Séminaire, Jan. 17, 2013

Lieu

La rencontre aura lieu à l'École Normale Supérieure de Lyon, campus Jacques Monod, en amphi C le matin, amphi B l'après-midi. Pour venir, voir les instructions sur le site du LIP ou sur un plan, par exemple chez Google Maps. À l'entrée, se présenter à la réception, qui aura la liste des inscrits.

Programme

10:30 – 12:00
Michele Pagani (Univ. Paris 13)

Since its inception, various models of Linear Logic have been defined in categories of vector spaces (more generally modules) and linear functions. These models provide semantics of quite expressive higher-order functional programming languages, where the denotation of a program is given by a matrix.

A natural question then arises -- What is the computational meaning of the scalars appearing in such matrices?, Can we recover from them some operational behavior that is hidden in the standard (domain based) semantics?

Danos & Ehrhard give a first positive answer in the specific case of probabilistic coherence spaces. We address the question in a more general setting, providing a general construction of adequate models parametrized by a continuous semiring of scalars. We show how specific instances of such a semiring allow to compare programs not only with respect to "what they can do", but also in "how many steps" or "with what resources" or in "how many ways" (for non-determistic calculi) or "with what probability" (for probabilistic calculi).

> [Consigne A]:
Répondez aux questions suivantes à partir de l'annonce du séminaire.
(i) Dans quel amphithéâtre la rencontre a-t-elle lieu l'après-midi ?
(ii) À quelle université Michele Pagani est-il rattaché ?
(iii) Qui a donné une première réponse positive dans le cas particulier des espaces de cohérence probabilistes ?
> [Consigne B]: Recopiez le passage de l'annonce du séminaire commençant par « Séminaire, Jan. 17, 2013 » et allant jusqu'à « (Univ. Paris 13) ».

> [Matériel d'étude]:
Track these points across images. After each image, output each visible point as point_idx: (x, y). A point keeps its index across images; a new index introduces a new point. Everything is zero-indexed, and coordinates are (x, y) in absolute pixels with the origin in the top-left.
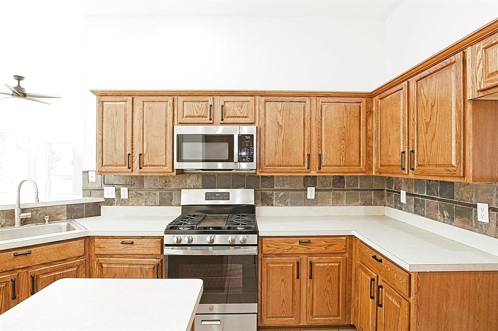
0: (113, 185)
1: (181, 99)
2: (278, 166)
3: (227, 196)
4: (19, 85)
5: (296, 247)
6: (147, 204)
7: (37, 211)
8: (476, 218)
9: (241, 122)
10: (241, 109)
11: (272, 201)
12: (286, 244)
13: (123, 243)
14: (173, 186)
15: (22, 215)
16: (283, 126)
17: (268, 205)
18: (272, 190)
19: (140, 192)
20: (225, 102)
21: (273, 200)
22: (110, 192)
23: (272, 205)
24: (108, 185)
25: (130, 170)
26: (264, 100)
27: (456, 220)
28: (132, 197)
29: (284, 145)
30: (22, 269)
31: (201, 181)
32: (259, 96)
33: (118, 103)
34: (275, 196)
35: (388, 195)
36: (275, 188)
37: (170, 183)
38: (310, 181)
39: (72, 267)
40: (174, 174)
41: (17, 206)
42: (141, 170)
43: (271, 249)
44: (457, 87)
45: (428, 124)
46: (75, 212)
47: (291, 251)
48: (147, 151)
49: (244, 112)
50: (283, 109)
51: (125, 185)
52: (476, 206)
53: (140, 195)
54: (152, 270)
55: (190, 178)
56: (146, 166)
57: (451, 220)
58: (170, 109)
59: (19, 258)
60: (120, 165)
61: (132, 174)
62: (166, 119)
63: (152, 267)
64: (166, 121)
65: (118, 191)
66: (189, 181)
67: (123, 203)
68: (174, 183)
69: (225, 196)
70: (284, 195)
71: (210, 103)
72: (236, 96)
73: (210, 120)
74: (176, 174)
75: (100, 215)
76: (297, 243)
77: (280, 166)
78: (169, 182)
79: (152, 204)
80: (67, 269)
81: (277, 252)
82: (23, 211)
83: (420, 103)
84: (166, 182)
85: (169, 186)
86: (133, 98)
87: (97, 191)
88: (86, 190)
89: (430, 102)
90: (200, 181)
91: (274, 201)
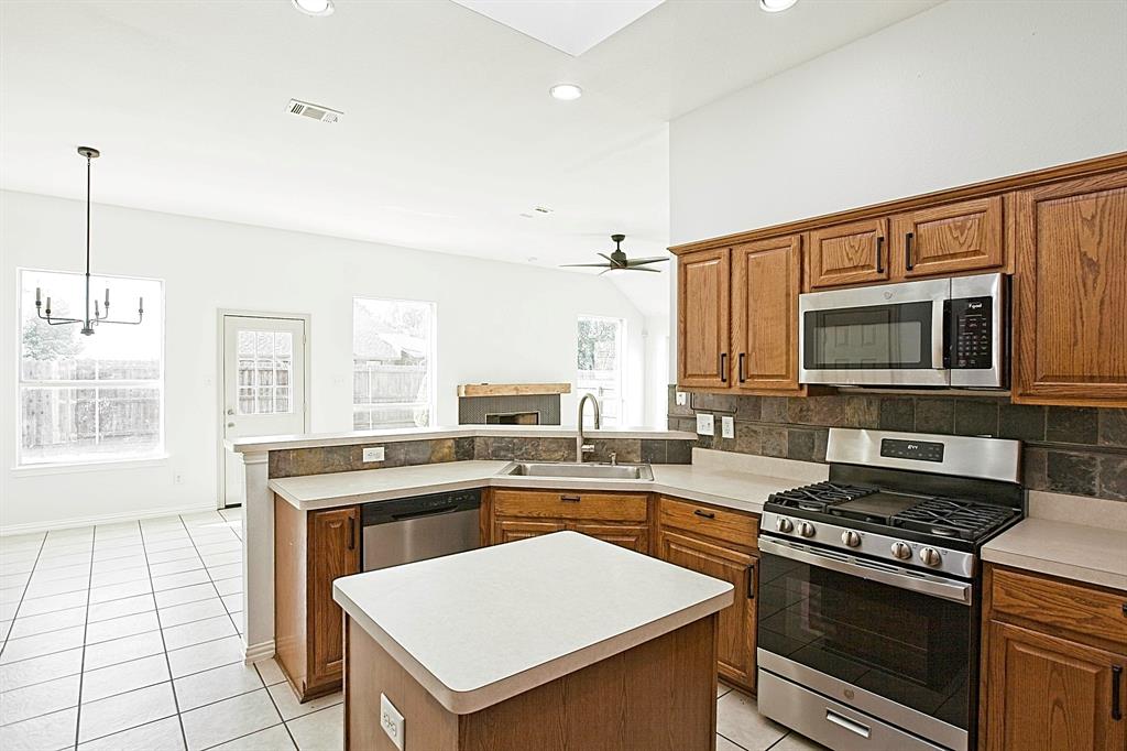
0: (711, 412)
1: (816, 235)
2: (1083, 379)
3: (936, 453)
4: (618, 250)
5: (1112, 622)
6: (765, 452)
7: (604, 444)
9: (960, 267)
10: (962, 235)
11: (1089, 483)
12: (1073, 602)
13: (698, 513)
14: (816, 420)
15: (585, 447)
16: (1102, 263)
17: (1074, 491)
18: (1088, 450)
19: (753, 427)
20: (916, 225)
21: (1093, 479)
22: (705, 424)
23: (1091, 494)
24: (704, 411)
25: (725, 385)
26: (1031, 199)
28: (740, 437)
29: (1106, 318)
30: (570, 519)
31: (876, 412)
32: (1016, 190)
33: (707, 264)
34: (1099, 468)
36: (1102, 443)
37: (810, 413)
39: (628, 536)
40: (804, 393)
41: (579, 434)
42: (744, 385)
43: (1022, 603)
46: (653, 451)
47: (1090, 628)
48: (754, 348)
49: (969, 241)
50: (1103, 211)
51: (729, 414)
53: (753, 434)
54: (741, 574)
55: (852, 405)
56: (753, 377)
58: (795, 260)
59: (567, 503)
60: (711, 376)
61: (731, 392)
62: (787, 281)
63: (743, 569)
64: (788, 286)
65: (718, 424)
66: (849, 411)
67: (727, 446)
68: (818, 413)
69: (930, 452)
71: (881, 233)
72: (946, 204)
73: (880, 271)
74: (809, 395)
75: (690, 463)
77: (1092, 379)
78: (808, 410)
79: (775, 453)
80: (623, 536)
81: (1039, 618)
82: (586, 441)
85: (807, 420)
86: (731, 250)
87: (687, 421)
88: (672, 417)
90: (874, 410)
91: (1097, 481)
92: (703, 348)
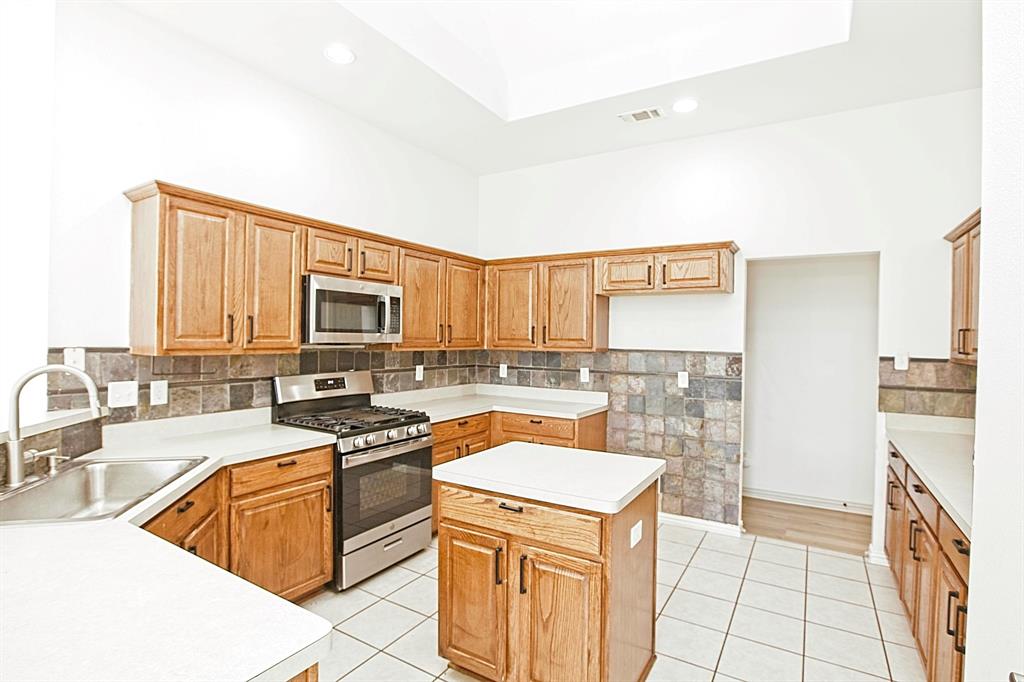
5: (456, 431)
6: (206, 410)
8: (579, 380)
10: (382, 261)
11: (382, 387)
12: (449, 429)
13: (280, 466)
14: (254, 373)
16: (420, 289)
19: (192, 389)
20: (365, 248)
22: (124, 394)
23: (382, 392)
24: (120, 377)
25: (231, 345)
26: (404, 253)
27: (563, 384)
28: (175, 400)
29: (421, 313)
31: (298, 362)
33: (209, 218)
34: (385, 380)
35: (480, 371)
36: (386, 368)
37: (249, 368)
38: (418, 357)
41: (13, 435)
44: (588, 282)
45: (561, 306)
48: (261, 312)
49: (384, 265)
50: (421, 266)
52: (579, 371)
53: (190, 394)
55: (282, 359)
56: (258, 337)
57: (558, 384)
60: (211, 336)
63: (319, 493)
65: (144, 389)
66: (280, 363)
68: (256, 367)
69: (339, 383)
70: (395, 377)
75: (101, 448)
76: (457, 427)
79: (216, 409)
81: (442, 440)
83: (553, 287)
84: (242, 367)
85: (248, 374)
88: (56, 393)
89: (563, 289)
92: (203, 307)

> [Réponse A]:
(i) En amphi B.
(ii) Univ. Paris 13.
(iii) Danos & Ehrhard.

> [Réponse B]:
Séminaire, Jan. 17, 2013

Lieu

La rencontre aura lieu à l'École Normale Supérieure de Lyon, campus Jacques Monod, en amphi C le matin, amphi B l'après-midi. Pour venir, voir les instructions sur le site du LIP ou sur un plan, par exemple chez Google Maps. À l'entrée, se présenter à la réception, qui aura la liste des inscrits.

Programme

10:30 – 12:00
Michele Pagani (Univ. Paris 13)